World Hygiene Day 2023 commemorated at USP by students


The 2023 World Menstrual Hygiene Day was commemorated with a debate organised by the Rotary Pacific Water for Life Foundation last Thursday (June 1, 2023) hosted by The University of the South Pacific at its Laucala Campus.

The debate aimed to shed more light on the social issues surrounding menstruation and create a culture of awareness that would allow society to eliminate the stigma young girls and women face.

Officiating as Chief Guest at the event, Sarah Nisbet, the New Zealand High Commission’s First Secretary, stated that “menstrual cycle is a normal fact of life. We must all work towards normalising this fact of life and normalising the conversation.”

“I think that is one of the challenges for us here today and to figure out how do we do this and how do we start this conversation in the Pacific and any part of the world in a way that is culturally appropriate but continues to push those boundaries because it is such an important conversation that we need to be having.”

“The issue of women and girls being able to manage their menstruation with dignity is a human rights issue.
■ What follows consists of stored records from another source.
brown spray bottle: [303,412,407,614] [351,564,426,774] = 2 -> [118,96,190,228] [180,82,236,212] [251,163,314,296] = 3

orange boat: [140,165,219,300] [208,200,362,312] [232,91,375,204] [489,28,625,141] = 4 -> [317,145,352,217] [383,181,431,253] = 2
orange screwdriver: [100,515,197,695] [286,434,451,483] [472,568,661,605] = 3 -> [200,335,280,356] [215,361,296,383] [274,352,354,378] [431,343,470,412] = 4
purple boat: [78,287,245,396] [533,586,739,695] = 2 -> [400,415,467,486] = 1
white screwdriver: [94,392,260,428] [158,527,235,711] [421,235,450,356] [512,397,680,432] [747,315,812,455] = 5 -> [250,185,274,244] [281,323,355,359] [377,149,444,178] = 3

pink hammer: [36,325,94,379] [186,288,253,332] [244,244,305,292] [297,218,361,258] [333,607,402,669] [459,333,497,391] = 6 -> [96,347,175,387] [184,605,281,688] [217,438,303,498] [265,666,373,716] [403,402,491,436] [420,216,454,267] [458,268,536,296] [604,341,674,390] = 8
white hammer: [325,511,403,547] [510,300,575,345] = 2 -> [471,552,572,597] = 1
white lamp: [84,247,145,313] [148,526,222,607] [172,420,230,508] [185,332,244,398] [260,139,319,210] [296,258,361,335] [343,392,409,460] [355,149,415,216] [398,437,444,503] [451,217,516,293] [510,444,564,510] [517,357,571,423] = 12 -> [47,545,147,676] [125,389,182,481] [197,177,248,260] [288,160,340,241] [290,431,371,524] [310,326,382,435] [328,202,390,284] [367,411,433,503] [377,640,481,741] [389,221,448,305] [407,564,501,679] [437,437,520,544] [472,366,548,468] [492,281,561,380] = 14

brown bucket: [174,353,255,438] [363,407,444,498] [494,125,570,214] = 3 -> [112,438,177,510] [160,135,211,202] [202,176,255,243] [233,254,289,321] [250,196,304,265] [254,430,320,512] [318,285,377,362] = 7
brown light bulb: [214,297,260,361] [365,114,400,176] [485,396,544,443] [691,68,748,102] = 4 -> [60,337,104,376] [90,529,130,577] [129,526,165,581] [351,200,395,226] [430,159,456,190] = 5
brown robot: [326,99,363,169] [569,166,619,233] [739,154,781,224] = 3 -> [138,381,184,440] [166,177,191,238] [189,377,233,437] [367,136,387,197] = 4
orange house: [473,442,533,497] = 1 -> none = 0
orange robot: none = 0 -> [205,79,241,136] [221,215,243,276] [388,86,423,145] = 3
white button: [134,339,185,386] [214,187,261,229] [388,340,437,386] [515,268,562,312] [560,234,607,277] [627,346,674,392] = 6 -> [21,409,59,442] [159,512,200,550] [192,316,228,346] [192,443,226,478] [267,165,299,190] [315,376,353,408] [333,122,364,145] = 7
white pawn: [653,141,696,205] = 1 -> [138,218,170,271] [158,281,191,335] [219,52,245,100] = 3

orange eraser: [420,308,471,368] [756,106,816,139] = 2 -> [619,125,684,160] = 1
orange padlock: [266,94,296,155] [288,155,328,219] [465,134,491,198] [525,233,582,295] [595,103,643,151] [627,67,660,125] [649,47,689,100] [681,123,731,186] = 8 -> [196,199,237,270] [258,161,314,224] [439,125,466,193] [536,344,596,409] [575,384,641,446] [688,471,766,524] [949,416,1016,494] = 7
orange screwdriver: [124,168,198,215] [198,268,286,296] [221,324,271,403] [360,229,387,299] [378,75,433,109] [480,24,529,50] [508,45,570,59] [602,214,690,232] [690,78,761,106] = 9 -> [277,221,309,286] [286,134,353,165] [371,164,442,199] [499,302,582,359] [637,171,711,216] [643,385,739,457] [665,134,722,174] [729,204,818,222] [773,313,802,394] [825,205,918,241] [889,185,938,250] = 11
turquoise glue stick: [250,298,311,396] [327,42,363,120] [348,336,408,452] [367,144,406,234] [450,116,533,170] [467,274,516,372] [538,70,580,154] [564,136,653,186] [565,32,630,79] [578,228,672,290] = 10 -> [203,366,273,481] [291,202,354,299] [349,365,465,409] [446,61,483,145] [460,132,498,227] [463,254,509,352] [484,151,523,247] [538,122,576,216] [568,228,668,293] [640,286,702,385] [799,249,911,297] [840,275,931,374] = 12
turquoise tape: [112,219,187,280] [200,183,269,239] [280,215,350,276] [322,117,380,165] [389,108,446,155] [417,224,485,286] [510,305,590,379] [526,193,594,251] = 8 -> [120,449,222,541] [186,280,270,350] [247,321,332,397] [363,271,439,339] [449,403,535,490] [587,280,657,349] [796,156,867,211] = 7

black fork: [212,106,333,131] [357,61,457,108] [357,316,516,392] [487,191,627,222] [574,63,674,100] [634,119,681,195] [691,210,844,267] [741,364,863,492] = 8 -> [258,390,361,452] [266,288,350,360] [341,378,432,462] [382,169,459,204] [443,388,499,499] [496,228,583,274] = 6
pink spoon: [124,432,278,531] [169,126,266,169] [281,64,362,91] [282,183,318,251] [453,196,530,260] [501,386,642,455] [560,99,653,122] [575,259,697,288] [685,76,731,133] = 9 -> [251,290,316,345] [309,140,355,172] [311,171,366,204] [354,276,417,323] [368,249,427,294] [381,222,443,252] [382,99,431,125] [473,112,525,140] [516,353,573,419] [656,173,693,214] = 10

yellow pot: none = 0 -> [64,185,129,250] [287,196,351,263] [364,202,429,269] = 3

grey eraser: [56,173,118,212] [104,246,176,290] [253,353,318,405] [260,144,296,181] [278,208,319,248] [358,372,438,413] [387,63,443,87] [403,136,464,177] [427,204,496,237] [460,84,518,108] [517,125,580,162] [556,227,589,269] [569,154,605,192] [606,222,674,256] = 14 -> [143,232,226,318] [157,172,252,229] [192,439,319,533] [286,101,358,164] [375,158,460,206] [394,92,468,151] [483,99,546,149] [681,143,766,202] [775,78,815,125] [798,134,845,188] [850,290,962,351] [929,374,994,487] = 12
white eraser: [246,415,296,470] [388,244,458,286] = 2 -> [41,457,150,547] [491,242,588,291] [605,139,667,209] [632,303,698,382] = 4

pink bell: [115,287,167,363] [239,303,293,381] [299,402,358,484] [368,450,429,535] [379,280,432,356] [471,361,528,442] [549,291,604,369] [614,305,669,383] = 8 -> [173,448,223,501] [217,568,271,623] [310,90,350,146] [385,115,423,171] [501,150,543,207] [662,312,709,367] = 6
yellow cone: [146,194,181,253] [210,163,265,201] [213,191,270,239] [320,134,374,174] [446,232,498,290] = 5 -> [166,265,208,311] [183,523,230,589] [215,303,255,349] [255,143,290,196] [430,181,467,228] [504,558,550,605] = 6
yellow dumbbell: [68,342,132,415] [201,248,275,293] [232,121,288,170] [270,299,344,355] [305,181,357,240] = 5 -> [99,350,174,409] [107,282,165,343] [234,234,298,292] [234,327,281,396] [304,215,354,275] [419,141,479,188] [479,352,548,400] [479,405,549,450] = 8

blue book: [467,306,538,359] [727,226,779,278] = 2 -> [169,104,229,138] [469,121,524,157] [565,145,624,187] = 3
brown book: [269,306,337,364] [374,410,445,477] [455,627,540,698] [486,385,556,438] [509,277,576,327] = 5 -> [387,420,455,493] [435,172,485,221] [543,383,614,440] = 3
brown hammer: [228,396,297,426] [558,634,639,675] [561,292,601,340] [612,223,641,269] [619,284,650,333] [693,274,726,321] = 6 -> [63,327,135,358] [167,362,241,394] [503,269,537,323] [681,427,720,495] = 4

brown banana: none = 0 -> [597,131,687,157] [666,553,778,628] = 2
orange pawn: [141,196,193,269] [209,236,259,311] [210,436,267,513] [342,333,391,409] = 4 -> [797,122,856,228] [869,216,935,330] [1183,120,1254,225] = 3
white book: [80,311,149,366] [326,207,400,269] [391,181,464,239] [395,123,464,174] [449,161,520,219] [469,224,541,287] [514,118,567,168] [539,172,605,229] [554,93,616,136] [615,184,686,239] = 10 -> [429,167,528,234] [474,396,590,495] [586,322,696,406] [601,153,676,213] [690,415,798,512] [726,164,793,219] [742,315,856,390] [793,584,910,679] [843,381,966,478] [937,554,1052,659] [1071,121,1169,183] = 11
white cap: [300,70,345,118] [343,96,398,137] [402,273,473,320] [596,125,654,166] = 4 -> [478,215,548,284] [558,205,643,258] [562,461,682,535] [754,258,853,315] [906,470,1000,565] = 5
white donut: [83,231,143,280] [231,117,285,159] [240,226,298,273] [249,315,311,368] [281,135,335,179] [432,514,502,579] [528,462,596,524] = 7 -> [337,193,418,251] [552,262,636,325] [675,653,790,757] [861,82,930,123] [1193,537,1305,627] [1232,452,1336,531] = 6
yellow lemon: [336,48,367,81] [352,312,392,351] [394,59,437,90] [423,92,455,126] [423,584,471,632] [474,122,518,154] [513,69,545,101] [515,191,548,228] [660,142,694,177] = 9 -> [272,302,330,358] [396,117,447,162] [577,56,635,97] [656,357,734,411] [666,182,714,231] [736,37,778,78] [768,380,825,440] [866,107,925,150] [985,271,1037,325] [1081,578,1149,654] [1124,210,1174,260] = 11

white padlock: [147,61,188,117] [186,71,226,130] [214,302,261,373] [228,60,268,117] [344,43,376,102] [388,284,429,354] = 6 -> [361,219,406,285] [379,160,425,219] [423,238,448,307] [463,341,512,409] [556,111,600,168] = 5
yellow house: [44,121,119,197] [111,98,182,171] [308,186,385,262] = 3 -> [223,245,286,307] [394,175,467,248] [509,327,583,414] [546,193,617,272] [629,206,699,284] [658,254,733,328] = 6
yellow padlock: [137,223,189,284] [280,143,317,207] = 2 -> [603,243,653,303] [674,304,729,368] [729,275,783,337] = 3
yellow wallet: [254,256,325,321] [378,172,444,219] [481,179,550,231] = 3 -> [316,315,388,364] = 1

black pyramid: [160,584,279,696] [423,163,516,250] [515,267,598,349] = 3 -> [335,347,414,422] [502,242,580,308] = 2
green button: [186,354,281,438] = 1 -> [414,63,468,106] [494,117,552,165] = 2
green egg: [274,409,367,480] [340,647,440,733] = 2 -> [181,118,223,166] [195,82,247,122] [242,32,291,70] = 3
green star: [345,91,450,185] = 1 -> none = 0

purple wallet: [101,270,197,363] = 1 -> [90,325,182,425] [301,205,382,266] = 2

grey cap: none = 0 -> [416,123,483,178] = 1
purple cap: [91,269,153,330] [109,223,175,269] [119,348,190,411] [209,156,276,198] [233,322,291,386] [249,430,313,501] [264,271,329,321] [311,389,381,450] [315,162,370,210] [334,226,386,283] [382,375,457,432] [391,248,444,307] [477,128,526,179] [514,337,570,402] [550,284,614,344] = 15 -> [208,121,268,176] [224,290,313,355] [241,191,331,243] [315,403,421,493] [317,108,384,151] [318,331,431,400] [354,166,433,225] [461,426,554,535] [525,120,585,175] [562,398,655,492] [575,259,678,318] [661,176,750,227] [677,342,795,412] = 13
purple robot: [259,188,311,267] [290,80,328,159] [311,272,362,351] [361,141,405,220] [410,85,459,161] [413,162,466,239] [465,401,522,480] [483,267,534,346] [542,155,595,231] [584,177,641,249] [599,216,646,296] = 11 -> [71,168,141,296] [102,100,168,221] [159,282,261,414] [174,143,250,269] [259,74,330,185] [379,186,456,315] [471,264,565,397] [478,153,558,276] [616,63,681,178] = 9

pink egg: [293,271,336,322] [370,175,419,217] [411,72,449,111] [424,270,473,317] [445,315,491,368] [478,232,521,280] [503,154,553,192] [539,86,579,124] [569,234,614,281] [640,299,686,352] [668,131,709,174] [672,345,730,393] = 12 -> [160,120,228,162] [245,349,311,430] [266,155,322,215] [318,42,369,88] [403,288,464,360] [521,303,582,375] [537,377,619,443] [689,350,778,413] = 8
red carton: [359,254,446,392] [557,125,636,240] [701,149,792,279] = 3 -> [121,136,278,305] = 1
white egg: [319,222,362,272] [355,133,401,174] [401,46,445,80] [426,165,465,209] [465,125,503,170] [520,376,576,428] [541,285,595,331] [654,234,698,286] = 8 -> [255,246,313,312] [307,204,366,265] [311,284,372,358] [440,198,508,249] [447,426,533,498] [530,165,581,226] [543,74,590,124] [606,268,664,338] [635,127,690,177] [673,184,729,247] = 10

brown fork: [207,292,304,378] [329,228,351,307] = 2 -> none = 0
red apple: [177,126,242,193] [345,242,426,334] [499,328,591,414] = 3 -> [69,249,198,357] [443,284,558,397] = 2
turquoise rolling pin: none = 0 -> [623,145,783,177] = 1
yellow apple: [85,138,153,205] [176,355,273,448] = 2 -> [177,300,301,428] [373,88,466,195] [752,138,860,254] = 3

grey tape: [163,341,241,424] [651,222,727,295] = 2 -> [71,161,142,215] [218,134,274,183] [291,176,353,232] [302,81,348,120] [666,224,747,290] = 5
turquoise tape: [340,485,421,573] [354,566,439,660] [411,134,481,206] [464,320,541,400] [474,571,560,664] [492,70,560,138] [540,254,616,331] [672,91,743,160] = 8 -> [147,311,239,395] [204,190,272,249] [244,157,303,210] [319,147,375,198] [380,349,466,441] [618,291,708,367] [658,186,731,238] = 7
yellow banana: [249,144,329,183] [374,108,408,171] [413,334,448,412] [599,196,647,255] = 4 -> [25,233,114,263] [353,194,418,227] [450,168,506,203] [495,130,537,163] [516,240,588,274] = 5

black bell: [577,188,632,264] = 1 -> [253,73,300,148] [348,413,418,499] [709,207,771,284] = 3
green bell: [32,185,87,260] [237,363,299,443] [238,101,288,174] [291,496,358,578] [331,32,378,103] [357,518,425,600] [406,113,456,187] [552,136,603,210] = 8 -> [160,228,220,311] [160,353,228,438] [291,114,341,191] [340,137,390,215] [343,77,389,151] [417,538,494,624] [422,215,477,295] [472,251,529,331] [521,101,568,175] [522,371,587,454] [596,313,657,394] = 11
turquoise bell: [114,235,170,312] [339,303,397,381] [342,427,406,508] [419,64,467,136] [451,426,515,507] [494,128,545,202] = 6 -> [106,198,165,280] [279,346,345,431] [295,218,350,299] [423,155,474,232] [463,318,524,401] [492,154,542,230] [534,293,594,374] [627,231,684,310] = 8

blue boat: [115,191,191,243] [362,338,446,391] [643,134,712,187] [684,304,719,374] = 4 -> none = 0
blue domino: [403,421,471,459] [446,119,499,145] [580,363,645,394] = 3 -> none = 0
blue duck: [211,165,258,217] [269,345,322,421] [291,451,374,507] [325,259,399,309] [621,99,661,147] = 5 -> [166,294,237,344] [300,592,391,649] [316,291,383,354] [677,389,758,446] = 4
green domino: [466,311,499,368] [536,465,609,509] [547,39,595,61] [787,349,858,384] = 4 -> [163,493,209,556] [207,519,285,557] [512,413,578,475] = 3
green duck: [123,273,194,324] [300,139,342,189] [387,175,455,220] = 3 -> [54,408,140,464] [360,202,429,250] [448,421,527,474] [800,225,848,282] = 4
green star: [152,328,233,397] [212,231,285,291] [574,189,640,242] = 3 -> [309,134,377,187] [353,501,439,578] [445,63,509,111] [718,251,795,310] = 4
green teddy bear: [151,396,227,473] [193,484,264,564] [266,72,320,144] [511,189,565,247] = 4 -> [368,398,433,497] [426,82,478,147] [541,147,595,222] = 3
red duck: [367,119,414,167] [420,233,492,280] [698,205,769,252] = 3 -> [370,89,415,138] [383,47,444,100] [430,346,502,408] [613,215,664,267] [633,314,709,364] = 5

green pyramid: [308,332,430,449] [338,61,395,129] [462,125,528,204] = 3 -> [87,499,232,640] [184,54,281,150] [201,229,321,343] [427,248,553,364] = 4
Part of restoring that dignity is breaking the stigma around menstruation by ending the cycle through education, advocacy and awareness campaigns.”

As part of the programme, two teams from USP and two other teams from The University of Fiji battled it out in a debate competition, with the host institution winning both rounds.

USP won the first round after taking the opposing side of the topic “Can Culture be a Barrier to Girls’ Lack of Knowledge on Menstrual Hygiene Management”, scoring 132 points against Uni Fiji, who was only two points behind.

The second round of debate based on “Should there be a Policy in the Pacific Islands where Women and Girls are Allowed to take Leave Because of Menstruation”, was also won by team USP with an overall point of 131.

Speaking to the debate participants, Ms Nisbet stressed that such an initiative “will bring out new things and messages that will foster solidarity and conviction amongst different societies not only here in Fiji but also across the Pacific because we need to embrace this as a normal fact of life.”

“All the young people in this room, you are the future; through you, we must have this conversation, and I am sure you have some great ideas.”

USP Student Association (USPSA) Education Chair at the Laucala Campus, Teliigafou Palaku Sakaio, in her address during the commemoration at the Japan ICT Centre, said, “This is an opportunity to be able to educate, advocate and support the millions of women and girls around the world that are being discriminated, stigmatised and deprived of their sense of womanhood.”

“Our gratitude to the debate participants for accepting the invitation to be part of today’s programme even though the examination programme is right around the corner. May this experience allow us to understand the importance of menstrual cycle to accept its natural function and to be solid support for our sisters in need.”

This year’s World Menstruation Hygiene Day fell on May 28 with the theme ‘Making Menstruation a Normal Fact of Life by 2030’.

The Rotary Pacific Water for Life Foundation, as the organiser of the event, also reiterated its commitment to provide access to safe drinking water and adequate sanitation through capacity building and community development.